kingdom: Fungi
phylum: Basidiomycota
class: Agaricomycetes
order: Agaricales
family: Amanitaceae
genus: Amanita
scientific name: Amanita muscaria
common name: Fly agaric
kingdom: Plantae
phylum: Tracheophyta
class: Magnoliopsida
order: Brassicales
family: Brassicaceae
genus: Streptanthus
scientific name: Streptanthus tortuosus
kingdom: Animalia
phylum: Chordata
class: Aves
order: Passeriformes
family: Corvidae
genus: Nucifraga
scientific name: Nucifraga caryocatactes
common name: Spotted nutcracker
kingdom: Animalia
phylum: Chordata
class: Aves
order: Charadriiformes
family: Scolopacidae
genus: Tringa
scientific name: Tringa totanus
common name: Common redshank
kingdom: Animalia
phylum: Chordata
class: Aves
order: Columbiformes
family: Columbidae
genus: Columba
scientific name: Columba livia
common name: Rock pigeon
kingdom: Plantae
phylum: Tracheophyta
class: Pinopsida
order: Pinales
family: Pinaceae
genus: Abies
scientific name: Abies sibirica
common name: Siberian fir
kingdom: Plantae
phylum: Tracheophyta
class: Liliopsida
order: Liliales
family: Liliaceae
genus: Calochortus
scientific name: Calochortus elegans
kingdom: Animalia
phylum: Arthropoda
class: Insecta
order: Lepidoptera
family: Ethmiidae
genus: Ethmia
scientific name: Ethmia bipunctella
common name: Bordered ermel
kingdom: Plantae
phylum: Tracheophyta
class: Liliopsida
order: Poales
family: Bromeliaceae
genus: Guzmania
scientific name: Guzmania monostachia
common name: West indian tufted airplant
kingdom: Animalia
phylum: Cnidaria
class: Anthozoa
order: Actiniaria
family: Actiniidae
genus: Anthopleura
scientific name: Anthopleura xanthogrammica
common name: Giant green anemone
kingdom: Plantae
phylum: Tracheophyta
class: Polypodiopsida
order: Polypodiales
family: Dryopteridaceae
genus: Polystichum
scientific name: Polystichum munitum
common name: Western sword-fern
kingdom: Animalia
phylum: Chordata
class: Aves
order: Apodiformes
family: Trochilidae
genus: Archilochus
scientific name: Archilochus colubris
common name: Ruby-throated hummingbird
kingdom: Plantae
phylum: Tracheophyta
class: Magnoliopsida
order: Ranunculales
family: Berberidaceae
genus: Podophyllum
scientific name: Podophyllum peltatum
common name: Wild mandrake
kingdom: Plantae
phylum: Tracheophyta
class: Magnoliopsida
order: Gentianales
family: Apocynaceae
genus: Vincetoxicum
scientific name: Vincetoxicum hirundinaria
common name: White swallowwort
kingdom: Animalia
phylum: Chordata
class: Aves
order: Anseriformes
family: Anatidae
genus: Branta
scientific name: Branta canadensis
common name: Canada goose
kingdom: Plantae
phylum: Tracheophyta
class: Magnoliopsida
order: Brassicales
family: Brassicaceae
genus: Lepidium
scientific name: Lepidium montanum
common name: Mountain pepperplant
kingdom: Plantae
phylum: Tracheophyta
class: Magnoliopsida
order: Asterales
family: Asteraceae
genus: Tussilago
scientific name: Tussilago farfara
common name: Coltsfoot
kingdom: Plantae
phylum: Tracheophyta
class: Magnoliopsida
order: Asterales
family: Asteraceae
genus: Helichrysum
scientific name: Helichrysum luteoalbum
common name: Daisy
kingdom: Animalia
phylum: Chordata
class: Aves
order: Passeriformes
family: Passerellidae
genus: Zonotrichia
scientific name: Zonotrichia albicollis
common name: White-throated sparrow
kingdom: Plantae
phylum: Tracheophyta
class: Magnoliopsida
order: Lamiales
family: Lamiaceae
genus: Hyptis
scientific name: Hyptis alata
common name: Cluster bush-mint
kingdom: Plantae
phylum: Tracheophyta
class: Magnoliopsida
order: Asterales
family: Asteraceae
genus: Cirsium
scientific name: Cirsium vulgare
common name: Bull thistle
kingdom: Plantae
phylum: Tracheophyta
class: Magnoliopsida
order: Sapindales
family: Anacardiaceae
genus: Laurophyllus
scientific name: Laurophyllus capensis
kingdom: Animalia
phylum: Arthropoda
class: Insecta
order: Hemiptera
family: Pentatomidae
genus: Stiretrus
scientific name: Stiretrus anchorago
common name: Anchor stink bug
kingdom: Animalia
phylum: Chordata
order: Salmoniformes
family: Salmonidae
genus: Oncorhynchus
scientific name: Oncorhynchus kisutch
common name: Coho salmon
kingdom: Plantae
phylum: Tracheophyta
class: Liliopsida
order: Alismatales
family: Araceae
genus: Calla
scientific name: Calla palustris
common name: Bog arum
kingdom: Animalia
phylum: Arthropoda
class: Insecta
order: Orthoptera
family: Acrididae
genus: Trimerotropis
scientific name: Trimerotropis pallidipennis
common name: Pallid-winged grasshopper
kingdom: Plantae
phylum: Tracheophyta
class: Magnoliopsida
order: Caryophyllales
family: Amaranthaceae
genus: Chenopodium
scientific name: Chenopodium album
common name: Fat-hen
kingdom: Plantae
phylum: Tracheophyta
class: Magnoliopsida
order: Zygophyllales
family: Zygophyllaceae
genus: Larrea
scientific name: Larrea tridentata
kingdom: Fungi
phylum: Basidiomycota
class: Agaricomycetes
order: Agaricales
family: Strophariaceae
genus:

========

* [WRITTEN REQUEST]: Update the material above by replacing every "common name" with "vernacular name" and leaving everything else unchanged.

* [THE RESPONSE]:
kingdom: Fungi
phylum: Basidiomycota
class: Agaricomycetes
order: Agaricales
family: Amanitaceae
genus: Amanita
scientific name: Amanita muscaria
vernacular name: Fly agaric
kingdom: Plantae
phylum: Tracheophyta
class: Magnoliopsida
order: Brassicales
family: Brassicaceae
genus: Streptanthus
scientific name: Streptanthus tortuosus
kingdom: Animalia
phylum: Chordata
class: Aves
order: Passeriformes
family: Corvidae
genus: Nucifraga
scientific name: Nucifraga caryocatactes
vernacular name: Spotted nutcracker
kingdom: Animalia
phylum: Chordata
class: Aves
order: Charadriiformes
family: Scolopacidae
genus: Tringa
scientific name: Tringa totanus
vernacular name: Common redshank
kingdom: Animalia
phylum: Chordata
class: Aves
order: Columbiformes
family: Columbidae
genus: Columba
scientific name: Columba livia
vernacular name: Rock pigeon
kingdom: Plantae
phylum: Tracheophyta
class: Pinopsida
order: Pinales
family: Pinaceae
genus: Abies
scientific name: Abies sibirica
vernacular name: Siberian fir
kingdom: Plantae
phylum: Tracheophyta
class: Liliopsida
order: Liliales
family: Liliaceae
genus: Calochortus
scientific name: Calochortus elegans
kingdom: Animalia
phylum: Arthropoda
class: Insecta
order: Lepidoptera
family: Ethmiidae
genus: Ethmia
scientific name: Ethmia bipunctella
vernacular name: Bordered ermel
kingdom: Plantae
phylum: Tracheophyta
class: Liliopsida
order: Poales
family: Bromeliaceae
genus: Guzmania
scientific name: Guzmania monostachia
vernacular name: West indian tufted airplant
kingdom: Animalia
phylum: Cnidaria
class: Anthozoa
order: Actiniaria
family: Actiniidae
genus: Anthopleura
scientific name: Anthopleura xanthogrammica
vernacular name: Giant green anemone
kingdom: Plantae
phylum: Tracheophyta
class: Polypodiopsida
order: Polypodiales
family: Dryopteridaceae
genus: Polystichum
scientific name: Polystichum munitum
vernacular name: Western sword-fern
kingdom: Animalia
phylum: Chordata
class: Aves
order: Apodiformes
family: Trochilidae
genus: Archilochus
scientific name: Archilochus colubris
vernacular name: Ruby-throated hummingbird
kingdom: Plantae
phylum: Tracheophyta
class: Magnoliopsida
order: Ranunculales
family: Berberidaceae
genus: Podophyllum
scientific name: Podophyllum peltatum
vernacular name: Wild mandrake
kingdom: Plantae
phylum: Tracheophyta
class: Magnoliopsida
order: Gentianales
family: Apocynaceae
genus: Vincetoxicum
scientific name: Vincetoxicum hirundinaria
vernacular name: White swallowwort
kingdom: Animalia
phylum: Chordata
class: Aves
order: Anseriformes
family: Anatidae
genus: Branta
scientific name: Branta canadensis
vernacular name: Canada goose
kingdom: Plantae
phylum: Tracheophyta
class: Magnoliopsida
order: Brassicales
family: Brassicaceae
genus: Lepidium
scientific name: Lepidium montanum
vernacular name: Mountain pepperplant
kingdom: Plantae
phylum: Tracheophyta
class: Magnoliopsida
order: Asterales
family: Asteraceae
genus: Tussilago
scientific name: Tussilago farfara
vernacular name: Coltsfoot
kingdom: Plantae
phylum: Tracheophyta
class: Magnoliopsida
order: Asterales
family: Asteraceae
genus: Helichrysum
scientific name: Helichrysum luteoalbum
vernacular name: Daisy
kingdom: Animalia
phylum: Chordata
class: Aves
order: Passeriformes
family: Passerellidae
genus: Zonotrichia
scientific name: Zonotrichia albicollis
vernacular name: White-throated sparrow
kingdom: Plantae
phylum: Tracheophyta
class: Magnoliopsida
order: Lamiales
family: Lamiaceae
genus: Hyptis
scientific name: Hyptis alata
vernacular name: Cluster bush-mint
kingdom: Plantae
phylum: Tracheophyta
class: Magnoliopsida
order: Asterales
family: Asteraceae
genus: Cirsium
scientific name: Cirsium vulgare
vernacular name: Bull thistle
kingdom: Plantae
phylum: Tracheophyta
class: Magnoliopsida
order: Sapindales
family: Anacardiaceae
genus: Laurophyllus
scientific name: Laurophyllus capensis
kingdom: Animalia
phylum: Arthropoda
class: Insecta
order: Hemiptera
family: Pentatomidae
genus: Stiretrus
scientific name: Stiretrus anchorago
vernacular name: Anchor stink bug
kingdom: Animalia
phylum: Chordata
order: Salmoniformes
family: Salmonidae
genus: Oncorhynchus
scientific name: Oncorhynchus kisutch
vernacular name: Coho salmon
kingdom: Plantae
phylum: Tracheophyta
class: Liliopsida
order: Alismatales
family: Araceae
genus: Calla
scientific name: Calla palustris
vernacular name: Bog arum
kingdom: Animalia
phylum: Arthropoda
class: Insecta
order: Orthoptera
family: Acrididae
genus: Trimerotropis
scientific name: Trimerotropis pallidipennis
vernacular name: Pallid-winged grasshopper
kingdom: Plantae
phylum: Tracheophyta
class: Magnoliopsida
order: Caryophyllales
family: Amaranthaceae
genus: Chenopodium
scientific name: Chenopodium album
vernacular name: Fat-hen
kingdom: Plantae
phylum: Tracheophyta
class: Magnoliopsida
order: Zygophyllales
family: Zygophyllaceae
genus: Larrea
scientific name: Larrea tridentata
kingdom: Fungi
phylum: Basidiomycota
class: Agaricomycetes
order: Agaricales
family: Strophariaceae
genus:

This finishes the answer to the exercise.